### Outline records
------------------------------

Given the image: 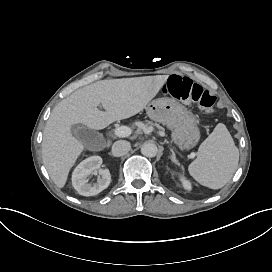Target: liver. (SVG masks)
Here are the masks:
<instances>
[{"instance_id": "liver-1", "label": "liver", "mask_w": 272, "mask_h": 272, "mask_svg": "<svg viewBox=\"0 0 272 272\" xmlns=\"http://www.w3.org/2000/svg\"><path fill=\"white\" fill-rule=\"evenodd\" d=\"M169 75L102 80L74 91L52 110L43 132L42 159L58 188L66 185L70 169L85 151L73 135V126L83 124L101 130L130 118L156 97ZM102 104L106 112L97 107Z\"/></svg>"}]
</instances>
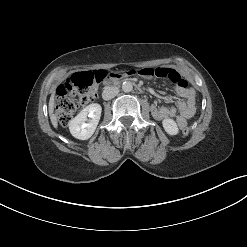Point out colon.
I'll use <instances>...</instances> for the list:
<instances>
[{"mask_svg":"<svg viewBox=\"0 0 247 247\" xmlns=\"http://www.w3.org/2000/svg\"><path fill=\"white\" fill-rule=\"evenodd\" d=\"M108 76L107 72H79L68 77L57 89L55 113L61 125L66 126L79 106L92 102L97 96L98 84ZM191 129L183 126V136H188Z\"/></svg>","mask_w":247,"mask_h":247,"instance_id":"1","label":"colon"}]
</instances>
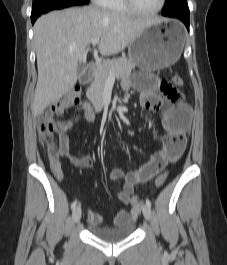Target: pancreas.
<instances>
[{
	"instance_id": "pancreas-1",
	"label": "pancreas",
	"mask_w": 227,
	"mask_h": 265,
	"mask_svg": "<svg viewBox=\"0 0 227 265\" xmlns=\"http://www.w3.org/2000/svg\"><path fill=\"white\" fill-rule=\"evenodd\" d=\"M133 69H135V63L126 57L109 59L97 64L93 69V81L87 89V97L94 104L102 106L103 90L110 71H113L116 77H127Z\"/></svg>"
}]
</instances>
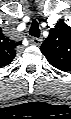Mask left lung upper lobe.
<instances>
[{"label": "left lung upper lobe", "mask_w": 71, "mask_h": 119, "mask_svg": "<svg viewBox=\"0 0 71 119\" xmlns=\"http://www.w3.org/2000/svg\"><path fill=\"white\" fill-rule=\"evenodd\" d=\"M48 62L61 71H71V27L59 20L40 47Z\"/></svg>", "instance_id": "1"}]
</instances>
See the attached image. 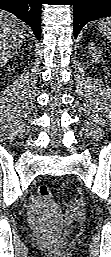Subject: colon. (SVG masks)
Here are the masks:
<instances>
[{
  "instance_id": "obj_1",
  "label": "colon",
  "mask_w": 111,
  "mask_h": 257,
  "mask_svg": "<svg viewBox=\"0 0 111 257\" xmlns=\"http://www.w3.org/2000/svg\"><path fill=\"white\" fill-rule=\"evenodd\" d=\"M51 195L52 191L49 187L41 186L36 197V201L38 202L39 206L42 208H52L53 205L50 201Z\"/></svg>"
}]
</instances>
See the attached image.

------------------------------

### Goal
Count the lines of the items that contain the string "label", treating uppercase and lowercase as different. Give only the number.

### Task solution
5